• [Page text]:
= = = = = = =
US and EU want free trade zone

The Transatlantic Free Trade Area would comprise more than half of world trade. (© dapd)

The US and the EU announced on Wednesday that they would begin negotiations on a free trade agreement. The talks are to get under way this summer. Commentators are thrilled by the prospect of a strong counterbalance to China's influence but fear that it will prove difficult to harmonise the rules in the two economic areas.

Público - Portugal

Battle cry against protectionism

Europe and the US aim to give the flagging economies on both sides of the Atlantic a powerful boost with the creation of the world's largest free trade zone. By doing so the transatlantic region would demonstrate new strength and initiative, the liberal daily Público comments gleefully: "In a world increasingly dominated by protectionism, the Europeans and Americans would send the message with this gesture that the West has not been reduced to passiveness and decline. However this pact won't put a brake on the self-assertive trend of the up-and-coming powers. And yet if this agreement does come to fruition, that is, if Brussels and Washington manage to counter the protectionist forces in their own camps, said pact will be seen as a paradigm for other economic blocs in the world. ... And what's more it would show that they are capable of finding common answers. And this at a time when the worst phase of the crisis affecting both sides seems to be over. The whole world would benefit from this alliance." (14/02/2013)
= = = = = = =
• [What you have to do]:
Write the next part of the press review on the planned US–EU free trade zone, continuing from its final sentence.

[Dataset excerpts]
= = = = = = =
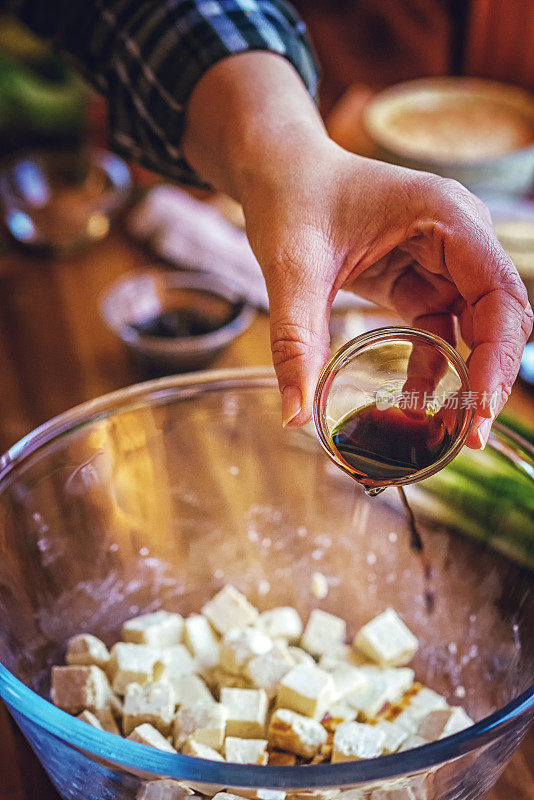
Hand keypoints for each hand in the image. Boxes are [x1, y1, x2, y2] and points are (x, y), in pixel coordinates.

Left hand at [242, 145, 532, 446]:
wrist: (279, 171)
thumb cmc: (292, 198)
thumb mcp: (292, 269)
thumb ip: (295, 341)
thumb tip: (295, 415)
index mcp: (445, 216)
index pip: (499, 291)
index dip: (499, 353)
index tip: (482, 407)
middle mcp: (458, 235)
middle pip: (500, 314)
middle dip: (490, 374)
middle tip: (472, 434)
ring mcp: (444, 258)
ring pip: (477, 326)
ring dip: (467, 375)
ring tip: (450, 430)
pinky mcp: (422, 277)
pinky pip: (442, 328)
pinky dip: (435, 364)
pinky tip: (416, 400)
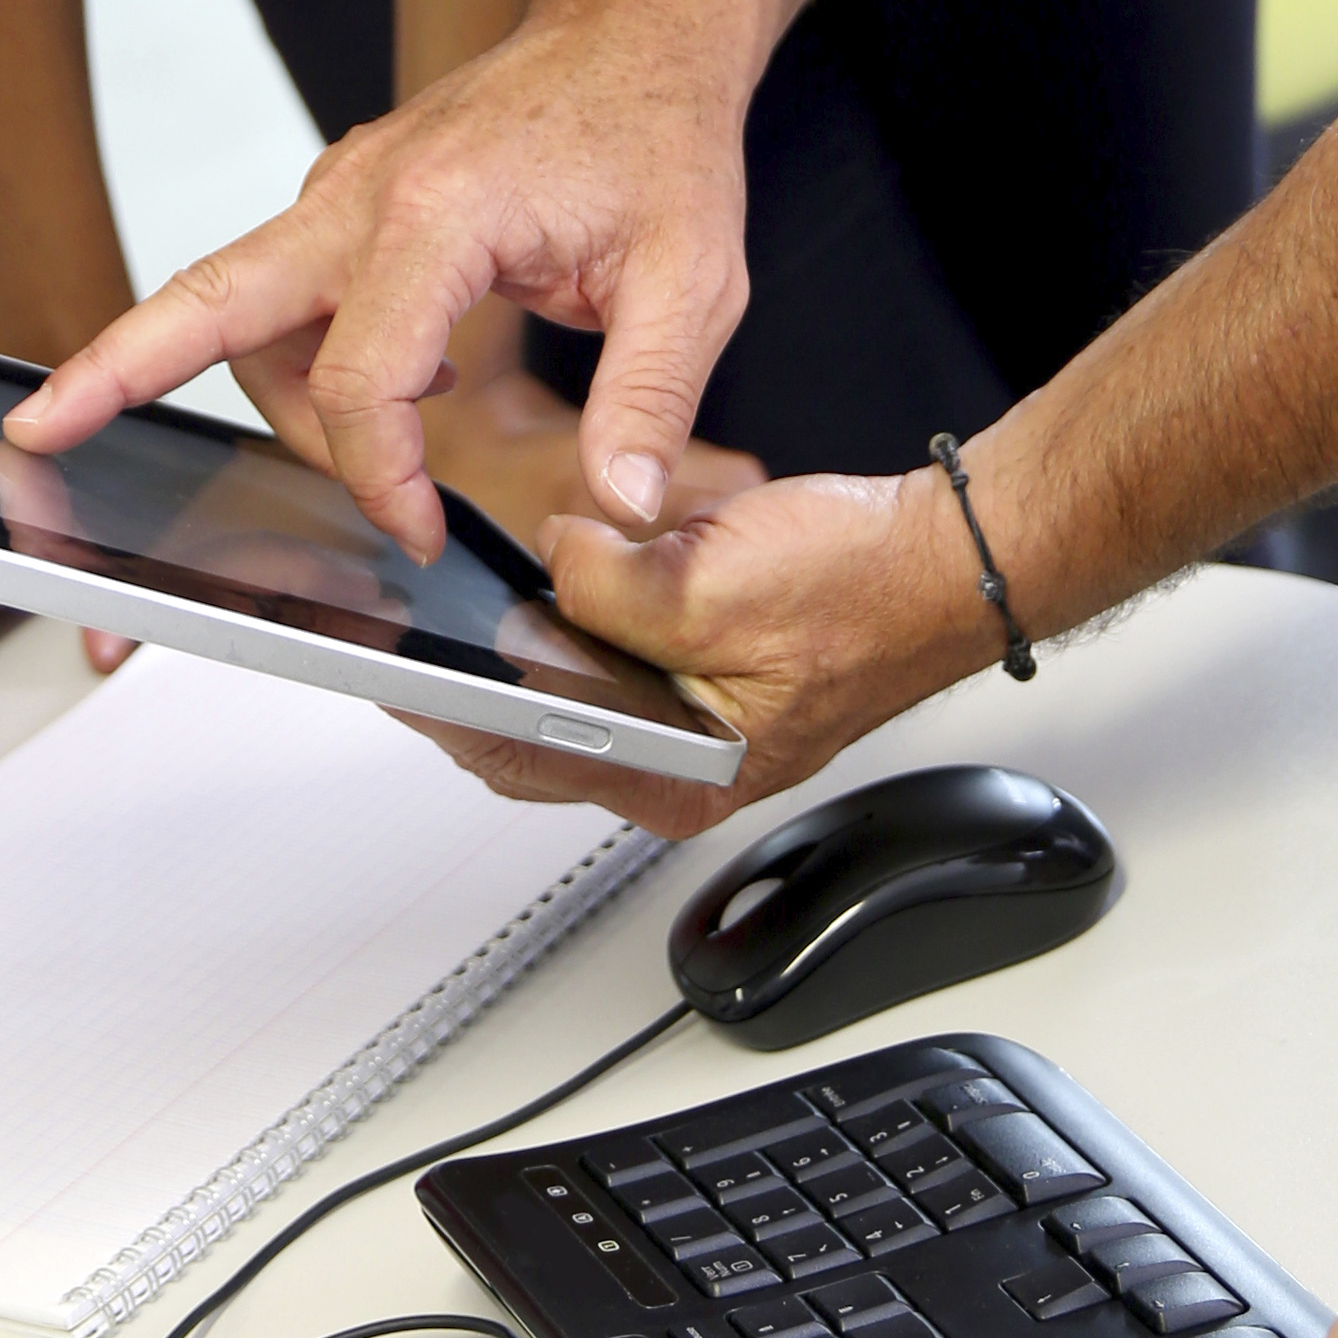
= = = = = = =
• [Output of the task]:
Expansión - Spain

New transatlantic counterweight to China

A free trade zone between the EU and the US would finally put the focus of international policy back on transatlantic relations, the conservative business paper Expansión writes enthusiastically: "This is excellent news, both from an economic and a geopolitical point of view. For the economy, an agreement will help create a situation every liberal democracy strives for (or should be striving for): more international trade that boost the citizens' prosperity through reductions in prices and creates additional jobs. ... From a geopolitical point of view it will give transatlantic relations, which have suffered greatly as a result of the financial crisis and the simultaneous rise of the emerging economies, an enormous boost. After all, it's no news that in recent years the US has concentrated mainly on strengthening its relations with Asia (and above all an unstoppable China) and has paid little attention to Europe." (14/02/2013)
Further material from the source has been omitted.